===== GIVEN RECORDS

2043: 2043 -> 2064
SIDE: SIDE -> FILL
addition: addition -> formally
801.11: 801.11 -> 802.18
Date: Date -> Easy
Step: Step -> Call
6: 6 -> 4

==========

** REQUIREMENTS **
Copy these lines, renaming "Date" to "Time" wherever it appears and leaving everything else unchanged.

** ANSWER **
2043: 2043 -> 2064
SIDE: SIDE -> FILL
addition: addition -> formally
801.11: 801.11 -> 802.18
Time: Time -> Easy
Step: Step -> Call
6: 6 -> 4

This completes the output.